### TEKSTFRAGMENT
__________
Intussen krijgen we ook weer enkele flashbacks uit Helmers jeugd. Hij had het als een breuk ervaren toen zijn broer Henk zijn aandacht meer gaf aan zijn vriendin Riet. Zo is Helmer er stiekem getuige van geweest dat Henk en Riet seks hadden En bij gebrek aan contact met zijn broer gaat hij met de knecht Jaap zwemmen wanneer het heel warm is. Die laat hem ook bier drinken.
Henk (de zoon van Riet) moet niet veel van de ezels hebben; Riet vertelt de reden daarvan door de telefoon. Toen hij klein was, is hij getrapt door een ezeltje dat zijn vader voor zijn zusjes had gekocht. Henk heeft ook gesprekken met de oude Van Wonderen en hij heeft een beetje medelijden met de oude man, die maar boven moet blijven liggen en moet afwachten totdat Helmer hem te eten geeft of op de wc zet. Op een morgen wil Henk weer zijn bed niet uit en dat levert een aanval van razernij bij Helmer op. De jongen schrikt daar wel van. Daarna is hij weer een aantal dagen heel behulpzaam.
De veehandelaar komt vertellen dat hij zijn bestaan eraan geeft: hij heeft lang genoeg gewerkt en gaat met pensioen: zijn eerste doel is naar Nieuw Zeeland reizen. Steeds meer mensen om hem heen nemen afstand van Helmer.
__________
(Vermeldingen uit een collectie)
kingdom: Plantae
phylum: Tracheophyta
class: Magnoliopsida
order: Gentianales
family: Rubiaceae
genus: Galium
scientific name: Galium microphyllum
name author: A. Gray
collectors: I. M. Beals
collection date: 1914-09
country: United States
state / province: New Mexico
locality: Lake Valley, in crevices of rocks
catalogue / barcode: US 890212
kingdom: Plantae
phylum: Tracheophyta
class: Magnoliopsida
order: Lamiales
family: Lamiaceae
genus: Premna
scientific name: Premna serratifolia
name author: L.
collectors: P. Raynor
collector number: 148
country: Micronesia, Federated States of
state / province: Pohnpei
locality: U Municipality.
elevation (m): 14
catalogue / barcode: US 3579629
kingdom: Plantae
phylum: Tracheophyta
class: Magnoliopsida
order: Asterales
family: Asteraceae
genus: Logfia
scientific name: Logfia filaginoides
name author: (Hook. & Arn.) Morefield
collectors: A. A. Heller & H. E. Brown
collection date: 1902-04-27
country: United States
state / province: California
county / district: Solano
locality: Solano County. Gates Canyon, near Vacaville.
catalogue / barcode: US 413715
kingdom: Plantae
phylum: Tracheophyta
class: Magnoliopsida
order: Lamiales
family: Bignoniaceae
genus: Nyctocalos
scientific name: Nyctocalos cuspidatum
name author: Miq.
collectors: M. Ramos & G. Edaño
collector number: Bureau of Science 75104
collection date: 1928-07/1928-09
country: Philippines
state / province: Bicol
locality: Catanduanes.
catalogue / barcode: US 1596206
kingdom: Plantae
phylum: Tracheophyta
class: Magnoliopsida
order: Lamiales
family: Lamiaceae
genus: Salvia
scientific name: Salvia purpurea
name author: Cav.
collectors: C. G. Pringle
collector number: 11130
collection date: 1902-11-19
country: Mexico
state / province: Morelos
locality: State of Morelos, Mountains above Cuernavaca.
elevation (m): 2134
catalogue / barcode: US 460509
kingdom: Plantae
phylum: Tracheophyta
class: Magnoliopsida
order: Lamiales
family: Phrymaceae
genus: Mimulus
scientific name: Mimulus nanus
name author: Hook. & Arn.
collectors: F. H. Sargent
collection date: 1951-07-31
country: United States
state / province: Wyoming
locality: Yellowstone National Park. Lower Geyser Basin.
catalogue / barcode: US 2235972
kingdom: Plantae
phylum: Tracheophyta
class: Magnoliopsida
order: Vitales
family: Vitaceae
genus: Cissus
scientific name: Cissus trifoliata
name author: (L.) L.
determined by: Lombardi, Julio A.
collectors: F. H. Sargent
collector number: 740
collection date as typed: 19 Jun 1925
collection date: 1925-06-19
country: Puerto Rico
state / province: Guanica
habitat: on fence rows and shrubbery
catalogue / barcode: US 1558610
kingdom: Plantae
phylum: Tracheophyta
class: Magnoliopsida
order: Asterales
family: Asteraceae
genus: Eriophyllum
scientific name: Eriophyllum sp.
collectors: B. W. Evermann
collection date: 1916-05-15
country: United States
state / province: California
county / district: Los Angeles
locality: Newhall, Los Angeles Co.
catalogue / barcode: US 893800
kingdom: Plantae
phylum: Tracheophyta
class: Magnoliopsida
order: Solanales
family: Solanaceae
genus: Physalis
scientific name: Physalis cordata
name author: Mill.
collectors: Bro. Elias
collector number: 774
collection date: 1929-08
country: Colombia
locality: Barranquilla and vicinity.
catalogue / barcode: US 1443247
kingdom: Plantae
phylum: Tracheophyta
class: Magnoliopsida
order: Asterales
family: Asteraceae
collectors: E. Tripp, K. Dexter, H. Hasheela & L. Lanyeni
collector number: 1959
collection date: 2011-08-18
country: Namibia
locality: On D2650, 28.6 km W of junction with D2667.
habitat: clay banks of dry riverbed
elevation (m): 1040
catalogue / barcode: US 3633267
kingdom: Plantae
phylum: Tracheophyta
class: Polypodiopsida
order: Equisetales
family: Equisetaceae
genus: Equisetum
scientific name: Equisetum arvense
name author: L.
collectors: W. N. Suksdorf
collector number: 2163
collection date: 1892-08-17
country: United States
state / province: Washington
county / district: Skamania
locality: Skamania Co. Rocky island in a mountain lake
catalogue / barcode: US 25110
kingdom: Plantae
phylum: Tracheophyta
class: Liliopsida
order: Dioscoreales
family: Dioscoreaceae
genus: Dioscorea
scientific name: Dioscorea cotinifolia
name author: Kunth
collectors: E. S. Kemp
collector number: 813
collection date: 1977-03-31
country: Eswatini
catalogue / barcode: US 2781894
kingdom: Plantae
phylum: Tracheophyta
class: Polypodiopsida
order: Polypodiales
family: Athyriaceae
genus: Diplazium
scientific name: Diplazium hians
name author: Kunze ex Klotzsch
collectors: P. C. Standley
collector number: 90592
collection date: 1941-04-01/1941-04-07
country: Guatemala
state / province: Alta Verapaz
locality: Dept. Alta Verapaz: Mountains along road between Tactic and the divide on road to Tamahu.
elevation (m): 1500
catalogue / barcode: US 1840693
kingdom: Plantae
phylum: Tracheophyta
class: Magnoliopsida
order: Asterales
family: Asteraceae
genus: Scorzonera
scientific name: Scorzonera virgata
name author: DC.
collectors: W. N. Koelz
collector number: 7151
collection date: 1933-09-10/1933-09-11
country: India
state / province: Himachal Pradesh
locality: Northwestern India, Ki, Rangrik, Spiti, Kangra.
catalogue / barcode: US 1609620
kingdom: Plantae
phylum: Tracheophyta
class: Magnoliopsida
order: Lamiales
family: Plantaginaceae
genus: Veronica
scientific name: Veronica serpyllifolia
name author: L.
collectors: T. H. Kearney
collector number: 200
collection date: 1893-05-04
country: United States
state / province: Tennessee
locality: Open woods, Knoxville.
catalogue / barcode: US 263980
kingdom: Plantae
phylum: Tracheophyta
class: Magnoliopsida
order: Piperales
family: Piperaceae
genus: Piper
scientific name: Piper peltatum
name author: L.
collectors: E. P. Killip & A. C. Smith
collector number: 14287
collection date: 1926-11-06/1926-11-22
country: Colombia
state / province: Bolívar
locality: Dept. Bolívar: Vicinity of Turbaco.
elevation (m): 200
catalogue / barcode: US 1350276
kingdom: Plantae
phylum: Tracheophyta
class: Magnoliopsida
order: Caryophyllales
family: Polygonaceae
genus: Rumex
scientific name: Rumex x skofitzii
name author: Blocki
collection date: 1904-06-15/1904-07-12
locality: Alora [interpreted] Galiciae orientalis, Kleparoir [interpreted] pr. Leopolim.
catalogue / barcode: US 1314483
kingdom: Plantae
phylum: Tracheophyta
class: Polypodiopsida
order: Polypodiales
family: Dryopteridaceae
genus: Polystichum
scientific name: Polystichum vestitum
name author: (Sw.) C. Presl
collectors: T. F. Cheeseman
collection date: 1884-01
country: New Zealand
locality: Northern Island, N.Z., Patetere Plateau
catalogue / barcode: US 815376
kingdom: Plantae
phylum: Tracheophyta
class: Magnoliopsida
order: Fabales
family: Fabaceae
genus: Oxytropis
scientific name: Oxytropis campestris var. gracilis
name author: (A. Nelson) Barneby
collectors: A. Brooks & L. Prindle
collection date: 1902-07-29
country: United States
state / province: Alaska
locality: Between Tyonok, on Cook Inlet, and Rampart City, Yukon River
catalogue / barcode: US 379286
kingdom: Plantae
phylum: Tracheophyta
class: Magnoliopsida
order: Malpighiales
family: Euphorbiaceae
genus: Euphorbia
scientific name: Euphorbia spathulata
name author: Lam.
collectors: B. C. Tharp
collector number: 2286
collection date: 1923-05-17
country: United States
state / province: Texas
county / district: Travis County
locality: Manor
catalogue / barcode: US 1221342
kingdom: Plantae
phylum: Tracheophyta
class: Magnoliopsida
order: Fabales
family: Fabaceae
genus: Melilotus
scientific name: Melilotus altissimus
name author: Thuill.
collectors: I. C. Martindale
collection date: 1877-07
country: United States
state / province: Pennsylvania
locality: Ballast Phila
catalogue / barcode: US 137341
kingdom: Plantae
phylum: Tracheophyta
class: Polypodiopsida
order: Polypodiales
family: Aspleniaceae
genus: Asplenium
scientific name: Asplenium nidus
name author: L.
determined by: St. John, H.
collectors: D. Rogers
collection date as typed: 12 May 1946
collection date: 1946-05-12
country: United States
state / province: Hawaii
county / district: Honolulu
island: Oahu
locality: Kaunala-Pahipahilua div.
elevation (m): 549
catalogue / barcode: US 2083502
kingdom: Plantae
__________
### OPGAVE 1
Beantwoord de volgende vragen over het fragment over Helmer.
(a) Met wie gaat Helmer zwemmen als het heel warm is?
(b) Waardoor is Henk, de zoon van Riet, als kind getrapt?
(c) Wat is het eerste doel van de veehandelaar nu hij met pensioen gaat?
### OPGAVE 2
Neem uit het fragment over Helmer woord voor woord de passage over van "Henk (de zoon" tot en met "afstand van Helmer.".
### OPGAVE 3
Schrijf alsjeblieft het volgende stuk van het fragment over Helmer, aansluitend op de laatste zin.
De lijst heeft niets met het tekstfragment te maken.

### ANTWOORD 1
(a) Met de knecht Jaap.
(b) Door een ezeltje dat zijn vader voor zijn zusjes had gekocht.
(c) Naar Nieuw Zeeland reizen.

### ANTWOORD 2
Henk (de zoon van Riet) moet niet veel van de ezels hebben; Riet vertelt de reden daarvan door de telefoon. Toen hij klein was, is hij getrapt door een ezeltje dat zijn vader voor zijn zusjes had gekocht. Henk heeft ook gesprekken met de oude Van Wonderen en hij heeft een beetje medelijden met de oude man, die maar boven moet blijven liggen en moet afwachten totdat Helmer hem te eten geeft of op de wc zet. Op een morgen wil Henk weer zijn bed niet uit en dat levert een aanval van razernij bij Helmer op. De jongen schrikt daar wel van. Daarna is hij weer een aantal dagen heel behulpzaam.
De veehandelaar komt vertellen dat hij zijn bestaan eraan geeft: hij heeft lang genoeg gewerkt en gaat met pensioen: zijn eerste doel is naar Nieuw Zeeland reizen. Steeds meer mensen om hem heen nemen afstand van Helmer.

### ANTWOORD 3
Henk vraagt of hij moet blijven en wil weggaan, maar dan neemt de bonte kraai wraak: hij pikt een hoofdwond bij Henk die in het ziekenhuis moet worden gehecht. In het laatste hoofdstuk van deel II gaat Helmer naar het land om zijn schapen te tellen: hij mist er één. Dat ligt in de sloot en hij doet een poging om het dier te redden, maar het schaap geeft niet mee en hij komt zelf in levensgevaar.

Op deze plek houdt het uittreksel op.